:: Work request ::
Reproduce the text of every entry below word for word, omitting the pictures.

-- Data shown follows --

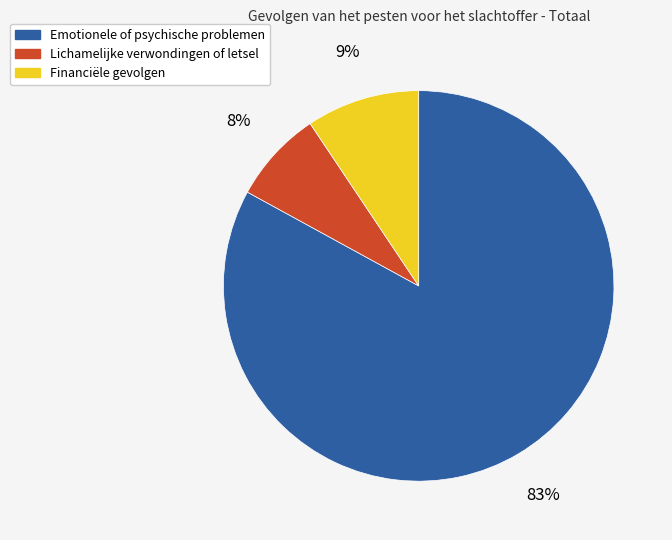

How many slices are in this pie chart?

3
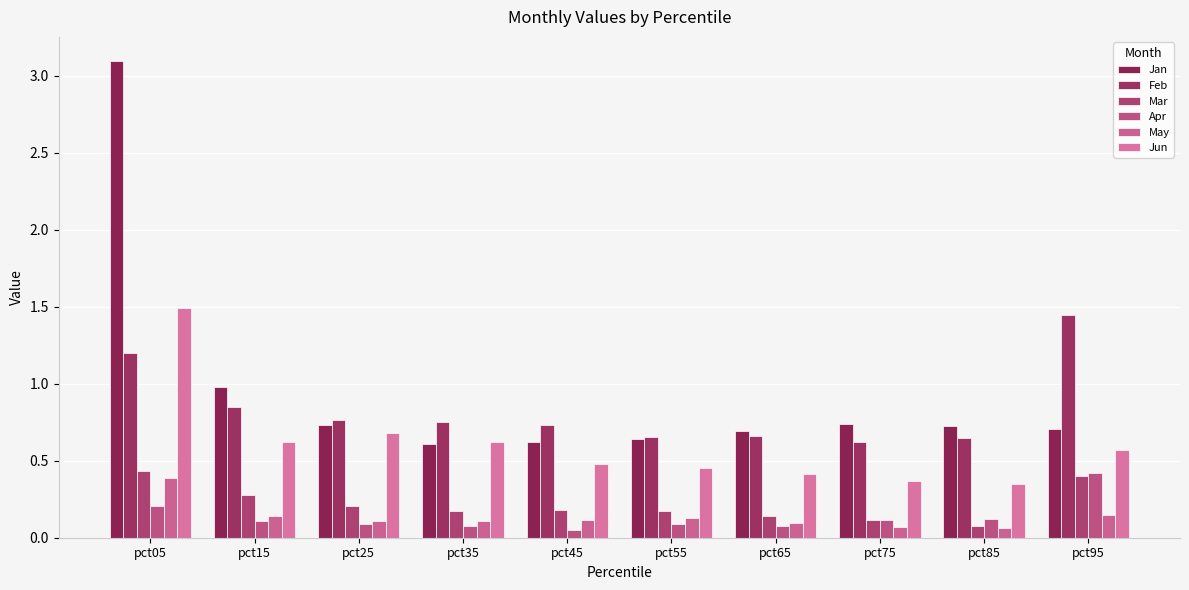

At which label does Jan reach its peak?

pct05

-- Data shown concluded --

:: Expected output ::
How many slices are in this pie chart?

3

At which label does Jan reach its peak?

pct05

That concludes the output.